If I’m going to spend 95% of my time at home, it may as well smell delicious in here and not like penne vodka all the time. I am going to treat scented candles like my own personal stock market. I am a 26-year-old teenager and obviously don’t know how the stock market works (no thanks to The Big Short), so I am going to assume it means that I continuously keep buying and burning candles.
I grew up in the kind of household where you buy nice candles and never ever burn them. I will not subject myself to that torture again. It’s the season of SCENTED CANDLES! Bonus points if you can find ones with names like, “What The Fuck Am I Doing With My Life?” and “I’m Sure Everyone Cries This Much.”
Raw Cookie Dough
I don’t have it in me to actually bake something, but I need sugar to trick my brain into thinking we can be happy.

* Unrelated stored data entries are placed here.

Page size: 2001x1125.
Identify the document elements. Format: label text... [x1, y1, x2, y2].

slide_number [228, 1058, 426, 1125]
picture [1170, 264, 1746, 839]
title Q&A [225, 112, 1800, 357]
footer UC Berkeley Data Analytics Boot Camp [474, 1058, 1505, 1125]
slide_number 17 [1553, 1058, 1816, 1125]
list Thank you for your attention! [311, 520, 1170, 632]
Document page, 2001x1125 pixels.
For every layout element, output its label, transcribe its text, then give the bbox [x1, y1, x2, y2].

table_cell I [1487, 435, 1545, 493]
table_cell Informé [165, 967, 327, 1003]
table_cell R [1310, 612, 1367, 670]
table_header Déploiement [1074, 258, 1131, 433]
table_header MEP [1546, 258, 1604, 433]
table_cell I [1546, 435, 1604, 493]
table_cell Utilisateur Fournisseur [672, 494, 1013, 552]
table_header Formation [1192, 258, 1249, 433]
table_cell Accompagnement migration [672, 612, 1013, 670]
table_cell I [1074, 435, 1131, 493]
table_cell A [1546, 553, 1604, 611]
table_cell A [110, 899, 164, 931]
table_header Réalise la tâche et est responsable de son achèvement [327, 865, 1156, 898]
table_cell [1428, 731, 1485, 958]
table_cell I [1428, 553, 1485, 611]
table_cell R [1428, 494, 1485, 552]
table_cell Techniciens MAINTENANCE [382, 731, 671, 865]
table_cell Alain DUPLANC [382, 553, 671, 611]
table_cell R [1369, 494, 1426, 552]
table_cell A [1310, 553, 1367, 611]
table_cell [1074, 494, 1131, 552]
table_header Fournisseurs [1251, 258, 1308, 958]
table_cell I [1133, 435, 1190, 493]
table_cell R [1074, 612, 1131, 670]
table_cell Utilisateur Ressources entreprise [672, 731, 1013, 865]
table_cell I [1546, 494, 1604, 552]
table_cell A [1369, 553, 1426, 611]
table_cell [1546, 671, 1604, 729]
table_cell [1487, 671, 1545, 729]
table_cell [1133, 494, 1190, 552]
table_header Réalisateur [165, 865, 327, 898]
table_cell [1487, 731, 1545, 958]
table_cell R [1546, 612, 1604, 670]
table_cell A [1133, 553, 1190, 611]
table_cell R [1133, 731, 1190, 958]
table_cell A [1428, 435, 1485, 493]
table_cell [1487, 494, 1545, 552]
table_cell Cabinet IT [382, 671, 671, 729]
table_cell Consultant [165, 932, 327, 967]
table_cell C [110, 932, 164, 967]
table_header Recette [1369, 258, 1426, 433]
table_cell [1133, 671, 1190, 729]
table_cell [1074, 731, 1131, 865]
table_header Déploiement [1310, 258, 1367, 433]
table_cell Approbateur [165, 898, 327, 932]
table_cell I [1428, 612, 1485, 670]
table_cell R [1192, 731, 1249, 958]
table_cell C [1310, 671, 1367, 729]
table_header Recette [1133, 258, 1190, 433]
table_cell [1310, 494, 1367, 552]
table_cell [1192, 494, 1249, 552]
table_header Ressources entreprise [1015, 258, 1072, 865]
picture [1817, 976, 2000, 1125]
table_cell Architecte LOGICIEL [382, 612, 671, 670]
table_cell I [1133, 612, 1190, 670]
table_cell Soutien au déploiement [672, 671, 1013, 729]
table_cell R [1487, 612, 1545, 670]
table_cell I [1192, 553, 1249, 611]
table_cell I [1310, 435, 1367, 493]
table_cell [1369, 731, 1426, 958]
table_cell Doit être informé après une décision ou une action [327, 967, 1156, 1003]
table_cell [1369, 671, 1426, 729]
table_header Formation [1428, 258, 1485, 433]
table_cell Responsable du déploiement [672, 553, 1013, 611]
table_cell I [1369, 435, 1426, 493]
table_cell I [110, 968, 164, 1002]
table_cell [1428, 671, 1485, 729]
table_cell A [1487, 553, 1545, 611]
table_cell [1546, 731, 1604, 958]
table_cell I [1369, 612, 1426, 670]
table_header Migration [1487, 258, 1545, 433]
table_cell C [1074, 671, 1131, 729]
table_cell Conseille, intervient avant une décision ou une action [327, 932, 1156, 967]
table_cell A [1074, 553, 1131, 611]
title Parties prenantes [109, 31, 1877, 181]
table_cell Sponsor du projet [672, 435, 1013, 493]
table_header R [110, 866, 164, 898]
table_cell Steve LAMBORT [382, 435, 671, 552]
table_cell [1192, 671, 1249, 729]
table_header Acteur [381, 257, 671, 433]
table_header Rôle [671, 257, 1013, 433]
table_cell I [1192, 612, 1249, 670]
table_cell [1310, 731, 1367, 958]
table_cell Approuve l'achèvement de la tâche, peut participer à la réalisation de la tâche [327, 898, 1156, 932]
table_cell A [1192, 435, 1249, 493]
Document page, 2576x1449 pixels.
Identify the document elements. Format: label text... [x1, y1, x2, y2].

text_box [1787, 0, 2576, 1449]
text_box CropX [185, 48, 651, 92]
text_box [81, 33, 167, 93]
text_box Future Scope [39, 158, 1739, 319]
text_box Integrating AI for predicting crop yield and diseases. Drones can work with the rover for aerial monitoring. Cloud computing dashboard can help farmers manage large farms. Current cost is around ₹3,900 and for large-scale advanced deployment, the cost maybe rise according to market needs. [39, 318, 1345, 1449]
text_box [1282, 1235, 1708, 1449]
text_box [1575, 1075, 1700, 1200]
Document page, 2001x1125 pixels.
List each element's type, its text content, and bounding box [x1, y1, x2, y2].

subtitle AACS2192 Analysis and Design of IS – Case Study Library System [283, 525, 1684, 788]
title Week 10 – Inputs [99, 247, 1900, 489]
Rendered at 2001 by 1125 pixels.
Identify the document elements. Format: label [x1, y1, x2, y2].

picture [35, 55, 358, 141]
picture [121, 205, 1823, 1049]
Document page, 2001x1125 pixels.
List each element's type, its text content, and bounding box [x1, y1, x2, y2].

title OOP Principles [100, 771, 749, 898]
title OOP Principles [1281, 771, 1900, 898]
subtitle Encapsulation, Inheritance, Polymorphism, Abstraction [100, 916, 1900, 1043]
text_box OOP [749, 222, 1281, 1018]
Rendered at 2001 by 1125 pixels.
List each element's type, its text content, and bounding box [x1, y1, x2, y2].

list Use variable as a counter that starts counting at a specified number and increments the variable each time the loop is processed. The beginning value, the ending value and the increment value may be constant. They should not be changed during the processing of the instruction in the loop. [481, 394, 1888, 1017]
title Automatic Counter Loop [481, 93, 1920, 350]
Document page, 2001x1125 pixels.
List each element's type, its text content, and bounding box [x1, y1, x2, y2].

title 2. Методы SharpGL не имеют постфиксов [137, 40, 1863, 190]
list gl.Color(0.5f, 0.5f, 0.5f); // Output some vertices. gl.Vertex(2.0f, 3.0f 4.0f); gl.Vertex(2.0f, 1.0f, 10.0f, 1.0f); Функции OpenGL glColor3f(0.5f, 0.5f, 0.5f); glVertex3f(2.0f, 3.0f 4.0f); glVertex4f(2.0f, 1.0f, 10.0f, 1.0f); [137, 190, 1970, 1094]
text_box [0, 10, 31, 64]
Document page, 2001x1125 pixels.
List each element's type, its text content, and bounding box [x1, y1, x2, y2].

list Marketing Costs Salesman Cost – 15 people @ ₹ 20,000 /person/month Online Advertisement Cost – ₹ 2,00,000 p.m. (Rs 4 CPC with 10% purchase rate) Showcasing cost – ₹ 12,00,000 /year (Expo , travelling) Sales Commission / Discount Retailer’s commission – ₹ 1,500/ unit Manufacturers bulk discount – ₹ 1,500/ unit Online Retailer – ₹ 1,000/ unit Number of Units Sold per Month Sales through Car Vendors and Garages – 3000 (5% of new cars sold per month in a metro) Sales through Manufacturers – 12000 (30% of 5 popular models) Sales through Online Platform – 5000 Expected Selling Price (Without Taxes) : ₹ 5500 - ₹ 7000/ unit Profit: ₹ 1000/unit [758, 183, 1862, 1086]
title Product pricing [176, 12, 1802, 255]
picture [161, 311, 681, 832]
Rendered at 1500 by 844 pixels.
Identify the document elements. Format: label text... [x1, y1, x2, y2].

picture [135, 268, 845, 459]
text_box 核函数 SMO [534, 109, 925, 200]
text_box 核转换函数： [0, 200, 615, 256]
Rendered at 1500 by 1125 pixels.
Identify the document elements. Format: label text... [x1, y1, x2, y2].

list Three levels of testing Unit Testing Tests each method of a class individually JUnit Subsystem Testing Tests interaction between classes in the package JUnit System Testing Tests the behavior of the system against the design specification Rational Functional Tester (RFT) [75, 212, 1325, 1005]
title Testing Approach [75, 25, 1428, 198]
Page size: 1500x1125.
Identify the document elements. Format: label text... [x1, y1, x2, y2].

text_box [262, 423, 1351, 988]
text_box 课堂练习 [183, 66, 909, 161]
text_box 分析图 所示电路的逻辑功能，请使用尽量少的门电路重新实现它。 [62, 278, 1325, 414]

I’m going to be bingeing a lot of shows this fall, and so cookie dough is a necessity.
A fun trick I recently learned is to freeze cookie dough in little ice cream scoop servings. Then, whenever you’re craving it, voila, it’s right there! I guess you could also cook the raw dough each time and have a portion of cookies, but that sounds like a lot of effort to me.
A Shower Speaker
If you’re going to cry in the shower, you should at least listen to music while you sob. I got a little Bluetooth shower speaker and I don’t know how I ever managed without it. To think that I used to just play my sad little music from my sad little phone. Now I can blast it out on my speaker and really get into the emotional bridge of “driver’s license.” It even has fun little lights to make my own personal pity party.
Warning: Expect very high water bills, but feel free to forward them to your ex as “compensation for emotional damages.”